┌─ DATASET EXTRACT

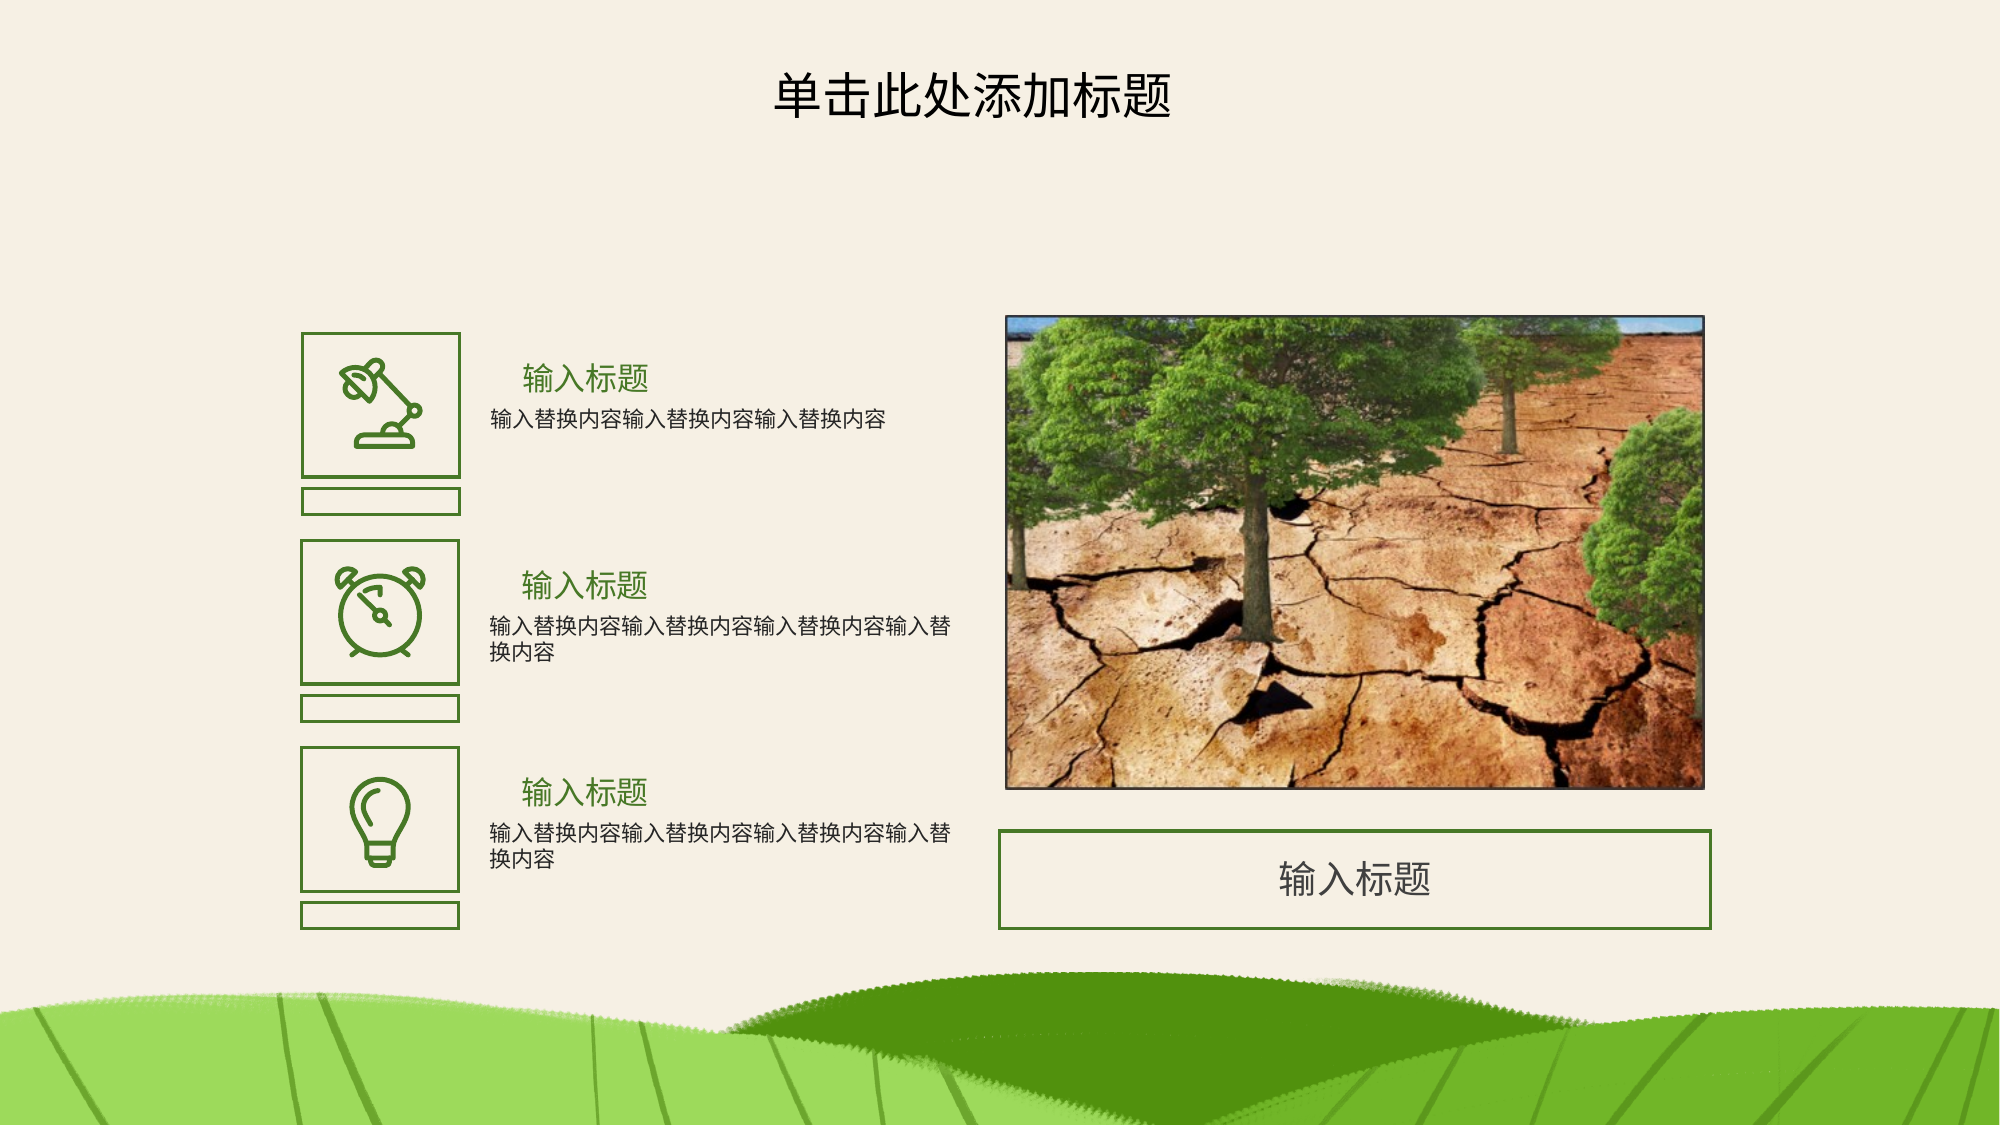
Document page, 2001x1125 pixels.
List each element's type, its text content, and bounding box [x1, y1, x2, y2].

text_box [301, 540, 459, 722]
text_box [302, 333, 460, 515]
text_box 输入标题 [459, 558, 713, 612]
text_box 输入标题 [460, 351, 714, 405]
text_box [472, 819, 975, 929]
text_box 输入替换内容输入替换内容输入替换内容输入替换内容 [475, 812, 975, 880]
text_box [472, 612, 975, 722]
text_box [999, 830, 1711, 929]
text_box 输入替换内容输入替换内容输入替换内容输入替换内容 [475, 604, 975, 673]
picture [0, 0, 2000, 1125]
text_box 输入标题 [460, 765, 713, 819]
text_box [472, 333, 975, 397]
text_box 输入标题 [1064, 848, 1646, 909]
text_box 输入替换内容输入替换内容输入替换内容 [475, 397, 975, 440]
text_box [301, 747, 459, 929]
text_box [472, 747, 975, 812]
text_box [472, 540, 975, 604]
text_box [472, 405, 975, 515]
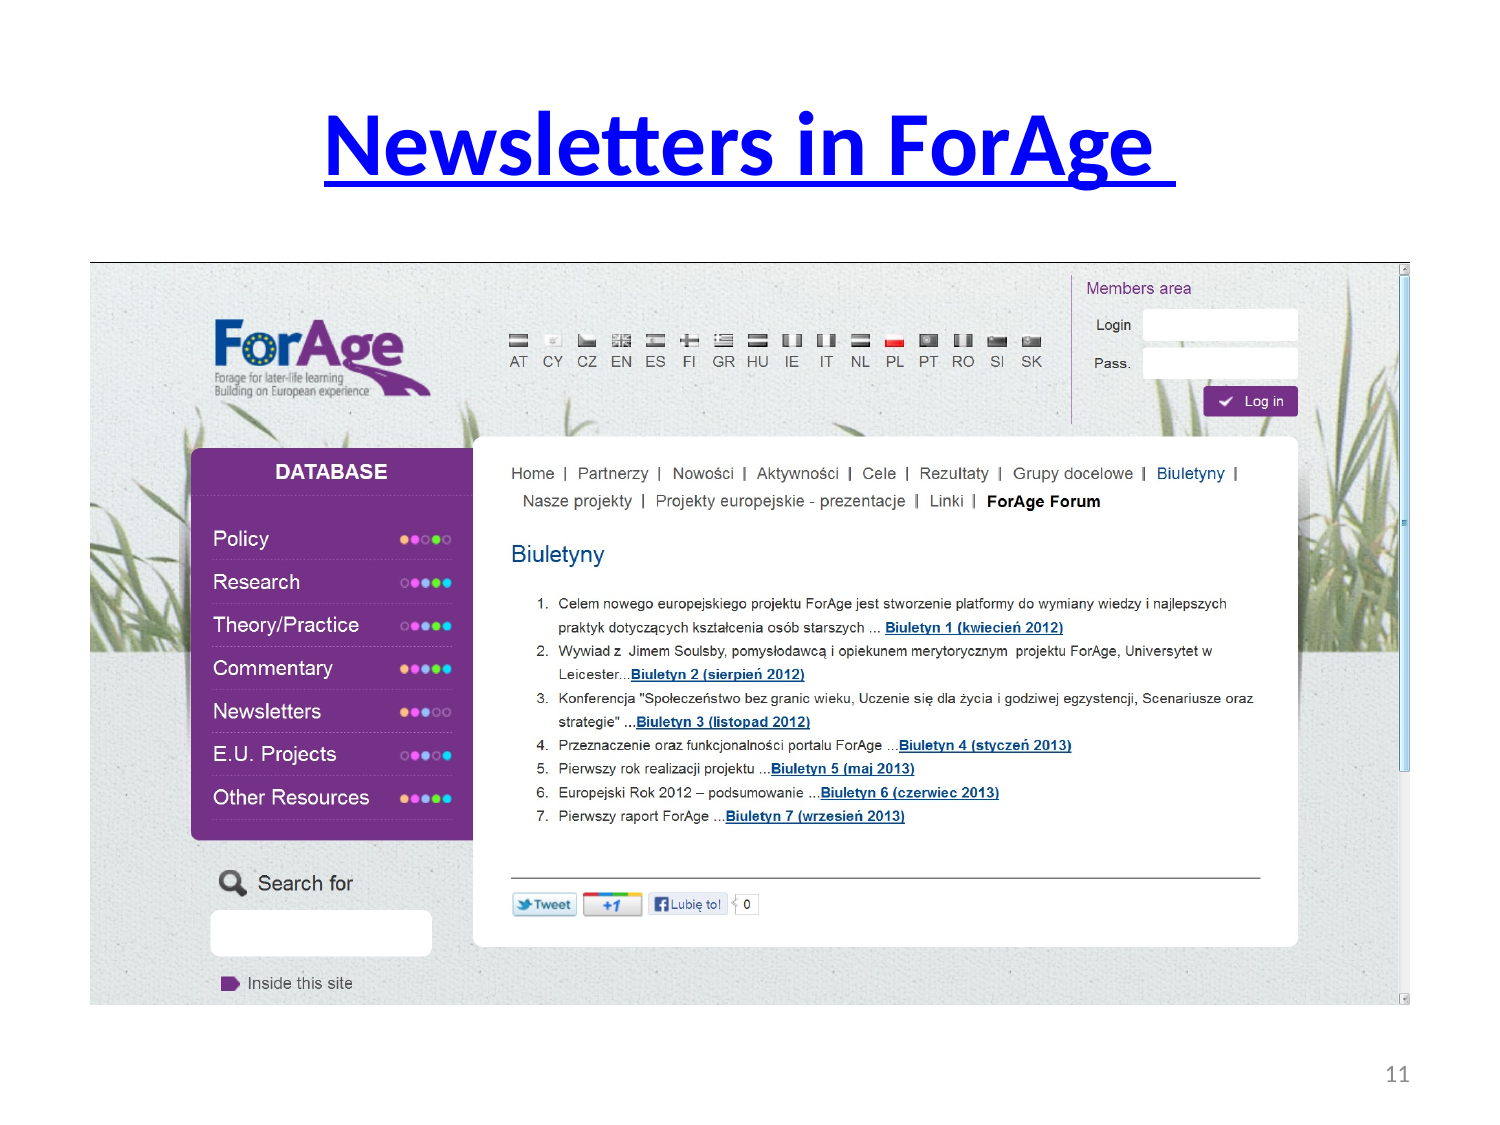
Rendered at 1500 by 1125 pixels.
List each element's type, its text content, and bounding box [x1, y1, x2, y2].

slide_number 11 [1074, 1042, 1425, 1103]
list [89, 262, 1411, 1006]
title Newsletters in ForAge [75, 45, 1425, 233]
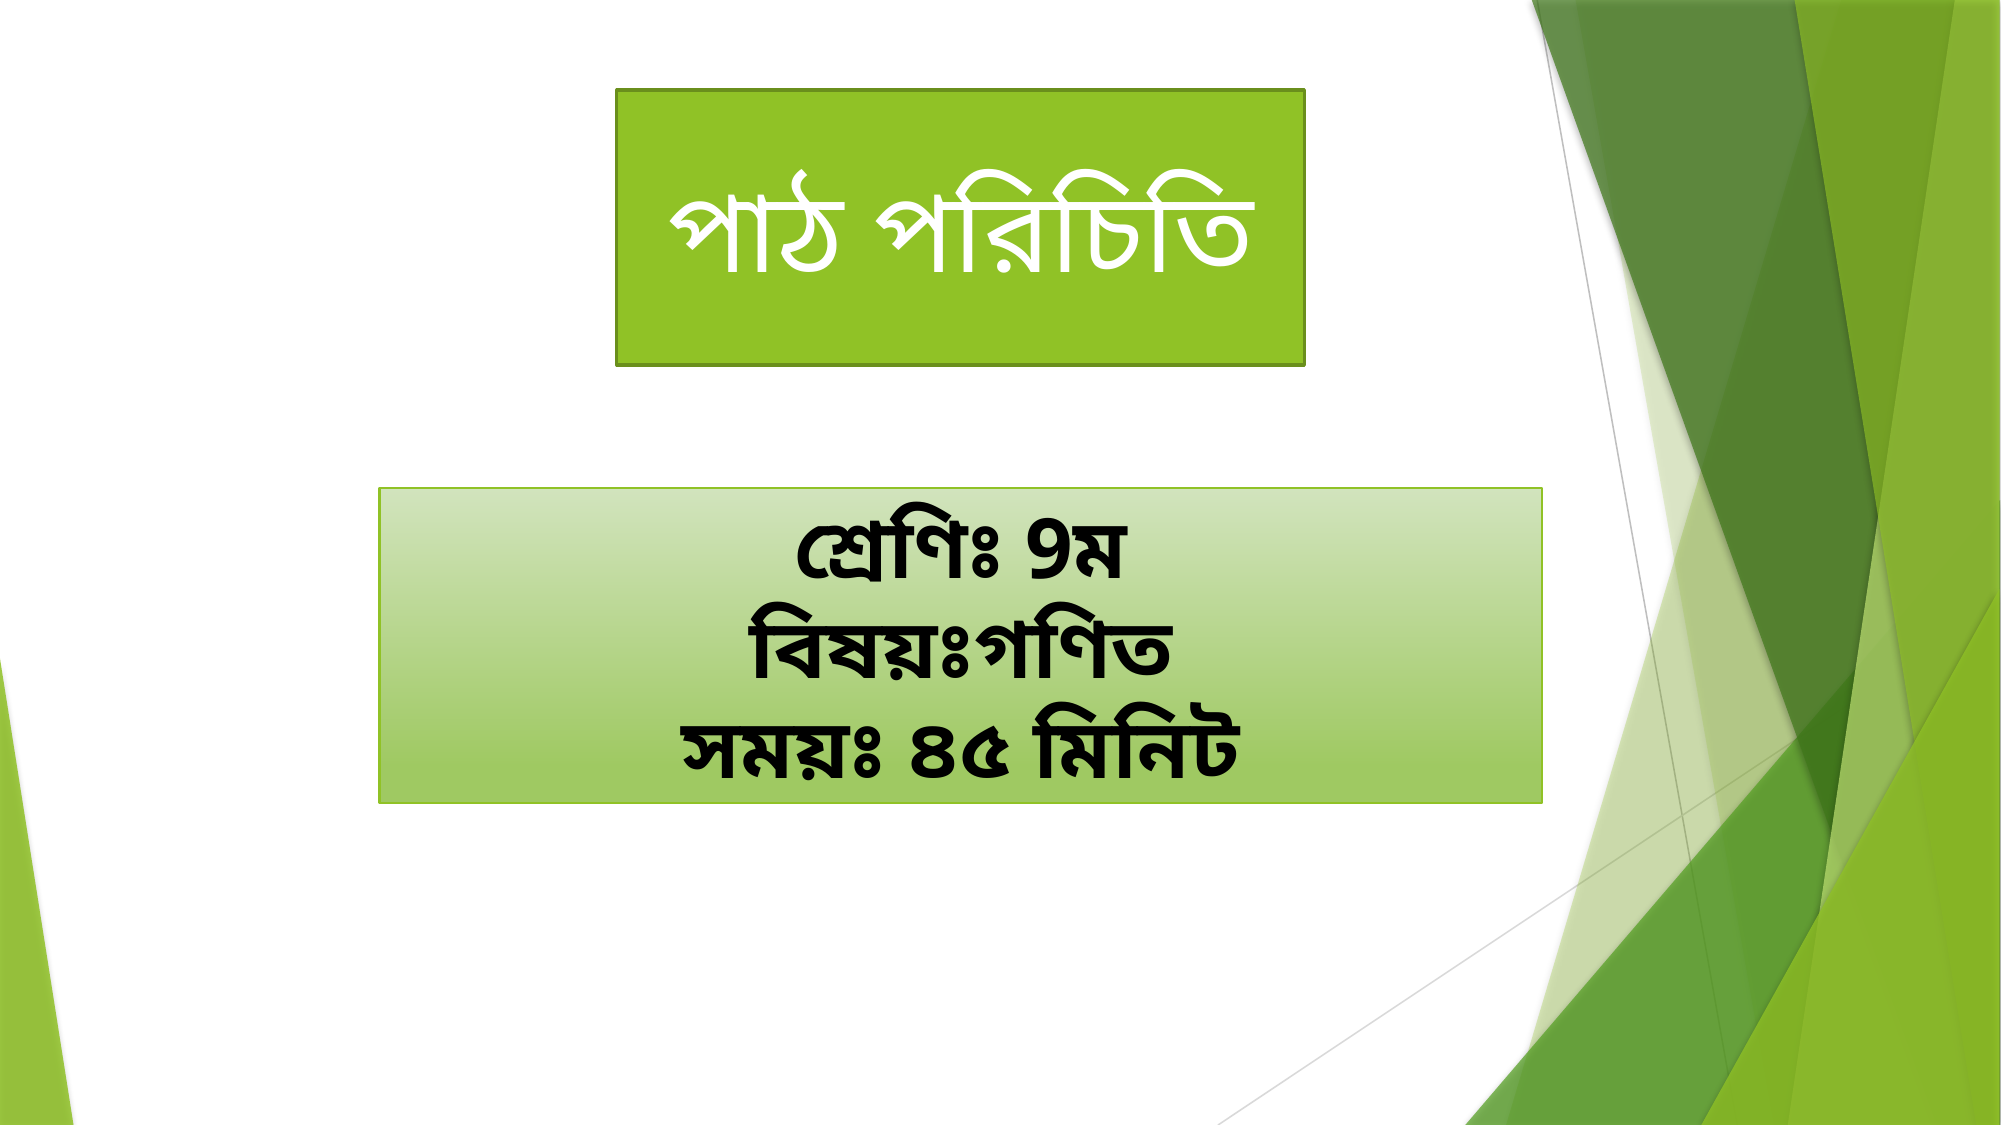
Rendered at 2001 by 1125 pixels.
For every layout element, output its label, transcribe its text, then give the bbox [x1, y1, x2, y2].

└─

_ACTIVITY_
In the records above, which lines hold the string "Rendered"? Copy each one.

_ANSWER FOR THE TASK_
Rendered at 1500 by 1125 pixels.
Rendered at 2001 by 1125 pixels.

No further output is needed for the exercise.